▶ TRY IT
Could you reproduce the lines below from the one with "left elbow: (140, 436, -2)" through the one with "left wrist: (275, 558, -9)"? Keep both ends and add nothing.

▶ Dataset entries
=== Section Start ===

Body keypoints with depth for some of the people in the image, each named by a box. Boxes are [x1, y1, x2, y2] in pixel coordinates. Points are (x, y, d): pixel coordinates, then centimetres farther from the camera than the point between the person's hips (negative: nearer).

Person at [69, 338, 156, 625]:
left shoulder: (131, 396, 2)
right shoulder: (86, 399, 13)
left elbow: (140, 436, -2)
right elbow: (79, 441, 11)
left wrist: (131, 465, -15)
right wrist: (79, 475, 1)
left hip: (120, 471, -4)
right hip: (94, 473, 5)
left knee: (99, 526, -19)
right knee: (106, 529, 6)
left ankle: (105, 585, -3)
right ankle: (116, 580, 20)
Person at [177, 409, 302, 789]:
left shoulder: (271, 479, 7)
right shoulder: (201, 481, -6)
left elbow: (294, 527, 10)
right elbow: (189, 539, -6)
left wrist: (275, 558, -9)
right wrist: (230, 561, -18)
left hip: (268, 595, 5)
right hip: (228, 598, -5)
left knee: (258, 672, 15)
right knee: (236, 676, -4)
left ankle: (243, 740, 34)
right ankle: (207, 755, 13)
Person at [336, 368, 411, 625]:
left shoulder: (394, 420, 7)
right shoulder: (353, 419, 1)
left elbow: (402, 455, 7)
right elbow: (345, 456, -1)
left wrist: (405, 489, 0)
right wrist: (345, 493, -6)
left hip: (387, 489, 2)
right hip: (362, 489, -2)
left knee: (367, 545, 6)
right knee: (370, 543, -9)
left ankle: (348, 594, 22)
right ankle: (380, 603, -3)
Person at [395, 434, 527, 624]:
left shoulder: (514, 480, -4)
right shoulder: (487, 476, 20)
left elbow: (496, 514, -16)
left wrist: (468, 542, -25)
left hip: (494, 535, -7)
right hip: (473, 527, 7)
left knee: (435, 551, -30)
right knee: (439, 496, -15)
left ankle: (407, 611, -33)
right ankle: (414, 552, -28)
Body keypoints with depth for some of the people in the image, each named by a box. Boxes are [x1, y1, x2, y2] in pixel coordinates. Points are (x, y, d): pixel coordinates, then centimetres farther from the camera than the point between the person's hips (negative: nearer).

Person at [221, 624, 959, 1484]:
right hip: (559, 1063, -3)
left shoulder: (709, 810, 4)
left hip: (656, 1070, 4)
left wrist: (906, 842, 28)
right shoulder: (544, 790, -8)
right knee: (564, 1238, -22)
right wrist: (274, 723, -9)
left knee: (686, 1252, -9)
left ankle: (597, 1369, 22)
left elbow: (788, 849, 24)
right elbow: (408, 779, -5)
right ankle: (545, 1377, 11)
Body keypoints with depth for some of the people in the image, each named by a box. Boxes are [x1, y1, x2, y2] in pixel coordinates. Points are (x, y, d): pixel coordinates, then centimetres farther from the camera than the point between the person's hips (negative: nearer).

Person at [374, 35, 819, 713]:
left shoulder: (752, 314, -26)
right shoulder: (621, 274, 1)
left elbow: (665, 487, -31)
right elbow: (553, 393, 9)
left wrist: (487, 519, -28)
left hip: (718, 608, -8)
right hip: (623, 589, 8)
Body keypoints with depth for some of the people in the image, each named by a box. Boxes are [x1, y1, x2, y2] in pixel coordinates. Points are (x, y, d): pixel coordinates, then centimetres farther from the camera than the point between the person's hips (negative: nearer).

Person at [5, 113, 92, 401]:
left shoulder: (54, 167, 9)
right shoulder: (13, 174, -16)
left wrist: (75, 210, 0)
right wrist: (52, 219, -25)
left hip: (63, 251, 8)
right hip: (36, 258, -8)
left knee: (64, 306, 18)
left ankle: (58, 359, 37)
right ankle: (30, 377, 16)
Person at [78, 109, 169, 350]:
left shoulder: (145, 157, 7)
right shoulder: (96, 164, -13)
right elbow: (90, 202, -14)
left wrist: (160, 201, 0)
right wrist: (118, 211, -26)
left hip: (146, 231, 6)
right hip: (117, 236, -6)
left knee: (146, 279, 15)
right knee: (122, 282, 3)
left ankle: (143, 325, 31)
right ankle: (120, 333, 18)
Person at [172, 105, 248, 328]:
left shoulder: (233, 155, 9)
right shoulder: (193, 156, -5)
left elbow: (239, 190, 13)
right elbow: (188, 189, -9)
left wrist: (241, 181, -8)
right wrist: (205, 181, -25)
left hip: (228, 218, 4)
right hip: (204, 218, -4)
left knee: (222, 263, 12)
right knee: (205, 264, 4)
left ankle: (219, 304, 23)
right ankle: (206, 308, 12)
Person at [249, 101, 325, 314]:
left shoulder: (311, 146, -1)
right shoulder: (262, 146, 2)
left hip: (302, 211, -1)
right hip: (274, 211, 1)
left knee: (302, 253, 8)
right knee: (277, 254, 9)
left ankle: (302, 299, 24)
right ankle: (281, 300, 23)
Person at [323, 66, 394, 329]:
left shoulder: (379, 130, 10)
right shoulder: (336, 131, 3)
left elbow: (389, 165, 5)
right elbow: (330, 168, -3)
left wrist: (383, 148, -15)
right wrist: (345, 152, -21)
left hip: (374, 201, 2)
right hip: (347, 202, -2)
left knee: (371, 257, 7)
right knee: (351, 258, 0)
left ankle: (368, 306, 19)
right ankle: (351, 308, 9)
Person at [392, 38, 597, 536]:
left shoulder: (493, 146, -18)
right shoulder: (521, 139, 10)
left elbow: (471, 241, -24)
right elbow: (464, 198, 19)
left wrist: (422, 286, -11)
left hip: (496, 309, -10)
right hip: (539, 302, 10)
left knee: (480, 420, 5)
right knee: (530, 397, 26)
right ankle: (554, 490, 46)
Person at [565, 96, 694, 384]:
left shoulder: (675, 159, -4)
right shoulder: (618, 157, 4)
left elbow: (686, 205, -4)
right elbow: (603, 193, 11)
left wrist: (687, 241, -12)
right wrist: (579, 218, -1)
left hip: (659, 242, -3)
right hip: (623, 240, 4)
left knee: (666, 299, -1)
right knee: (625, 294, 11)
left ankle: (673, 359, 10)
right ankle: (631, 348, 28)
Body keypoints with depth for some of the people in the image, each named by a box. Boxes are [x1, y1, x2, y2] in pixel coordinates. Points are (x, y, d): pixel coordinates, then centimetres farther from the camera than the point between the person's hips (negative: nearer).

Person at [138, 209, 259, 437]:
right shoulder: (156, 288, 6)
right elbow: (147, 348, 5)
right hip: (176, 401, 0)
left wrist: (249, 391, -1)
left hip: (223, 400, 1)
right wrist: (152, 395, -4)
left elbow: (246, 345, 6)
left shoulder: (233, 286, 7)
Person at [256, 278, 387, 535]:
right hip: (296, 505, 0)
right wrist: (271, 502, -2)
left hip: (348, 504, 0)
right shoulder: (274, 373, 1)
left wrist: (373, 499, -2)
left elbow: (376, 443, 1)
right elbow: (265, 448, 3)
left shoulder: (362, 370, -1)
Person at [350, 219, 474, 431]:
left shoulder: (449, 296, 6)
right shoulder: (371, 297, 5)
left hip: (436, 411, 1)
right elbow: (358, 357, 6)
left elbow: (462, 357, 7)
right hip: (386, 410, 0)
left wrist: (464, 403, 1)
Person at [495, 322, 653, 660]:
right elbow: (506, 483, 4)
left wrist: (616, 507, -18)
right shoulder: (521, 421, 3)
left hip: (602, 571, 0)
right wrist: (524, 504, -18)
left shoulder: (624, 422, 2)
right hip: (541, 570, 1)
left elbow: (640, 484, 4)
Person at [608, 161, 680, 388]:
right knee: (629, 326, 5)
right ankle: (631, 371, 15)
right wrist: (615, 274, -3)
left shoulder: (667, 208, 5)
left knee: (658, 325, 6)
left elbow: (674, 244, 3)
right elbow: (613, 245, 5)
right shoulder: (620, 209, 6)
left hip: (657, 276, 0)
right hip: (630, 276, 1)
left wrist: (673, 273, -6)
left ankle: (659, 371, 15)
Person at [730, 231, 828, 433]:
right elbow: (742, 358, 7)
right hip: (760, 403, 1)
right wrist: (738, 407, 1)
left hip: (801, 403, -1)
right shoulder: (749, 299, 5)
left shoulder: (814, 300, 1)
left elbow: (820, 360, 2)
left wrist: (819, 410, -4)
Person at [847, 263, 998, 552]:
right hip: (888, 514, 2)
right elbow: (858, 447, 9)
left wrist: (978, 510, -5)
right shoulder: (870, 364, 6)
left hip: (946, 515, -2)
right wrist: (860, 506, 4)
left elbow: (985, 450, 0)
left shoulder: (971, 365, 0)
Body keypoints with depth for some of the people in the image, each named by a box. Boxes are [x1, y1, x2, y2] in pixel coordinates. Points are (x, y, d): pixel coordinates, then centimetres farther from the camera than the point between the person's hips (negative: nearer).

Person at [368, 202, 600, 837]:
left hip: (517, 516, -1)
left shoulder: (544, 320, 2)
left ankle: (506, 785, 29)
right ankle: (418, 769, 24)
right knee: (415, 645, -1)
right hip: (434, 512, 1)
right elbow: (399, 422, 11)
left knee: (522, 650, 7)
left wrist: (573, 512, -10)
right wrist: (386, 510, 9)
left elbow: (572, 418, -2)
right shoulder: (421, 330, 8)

=== Section End ===

▶ TASK RESULT
left elbow: (140, 436, -2)
right elbow: (79, 441, 11)
left wrist: (131, 465, -15)
right wrist: (79, 475, 1)
left hip: (120, 471, -4)
right hip: (94, 473, 5)
left knee: (99, 526, -19)
right knee: (106, 529, 6)
left ankle: (105, 585, -3)
right ankle: (116, 580, 20)
Person at [177, 409, 302, 789]:
left shoulder: (271, 479, 7)
right shoulder: (201, 481, -6)
left elbow: (294, 527, 10)
right elbow: (189, 539, -6)
left wrist: (275, 558, -9)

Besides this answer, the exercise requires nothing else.